Hardware design source files:
--
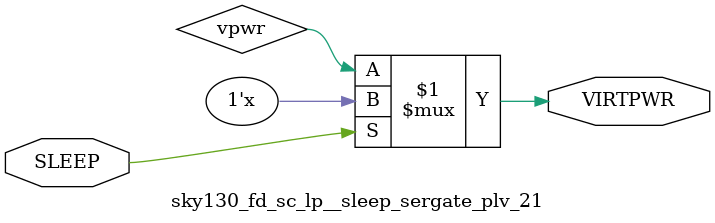
<source format=v>
/*
 * Copyright 2020 The SkyWater PDK Authors
 *
 * Licensed under the Apache License, Version 2.0 (the "License");
 * you may not use this file except in compliance with the License.
 * You may obtain a copy of the License at
 *
 *     https://www.apache.org/licenses/LICENSE-2.0
 *
 * Unless required by applicable law or agreed to in writing, software
 * distributed under the License is distributed on an "AS IS" BASIS,
 * WITHOUT WARRANTIES OR CONDITIONS OF ANY KIND, either express or implied.
 * See the License for the specific language governing permissions and
 * limitations under the License.
 *
 * SPDX-License-Identifier: Apache-2.0
*/


`ifndef SKY130_FD_SC_LP__SLEEP_SERGATE_PLV_21_FUNCTIONAL_V
`define SKY130_FD_SC_LP__SLEEP_SERGATE_PLV_21_FUNCTIONAL_V

/**
 * sleep_sergate_plv: connect vpr to virtpwr when not in sleep mode.
 *
 * Verilog simulation functional model.
 */

`timescale 1ns / 1ps
`default_nettype none

`celldefine
module sky130_fd_sc_lp__sleep_sergate_plv_21 (
    VIRTPWR,
    SLEEP
);

    // Module ports
    output VIRTPWR;
    input  SLEEP  ;

    // Local signals
    wire vgnd;
    wire vpwr;

    //       Name       Output   Other arguments
    pulldown pulldown0 (vgnd   );
    bufif0   bufif00   (VIRTPWR, vpwr, SLEEP    );

endmodule
`endcelldefine

`default_nettype wire
`endif  // SKY130_FD_SC_LP__SLEEP_SERGATE_PLV_21_FUNCTIONAL_V

</source>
--
• _Exercise description_: Scan the records above for the word "under". Copy each line that has it.

• _Result below_:
 * Licensed under the Apache License, Version 2.0 (the "License");
 * distributed under the License is distributed on an "AS IS" BASIS,
 * limitations under the License.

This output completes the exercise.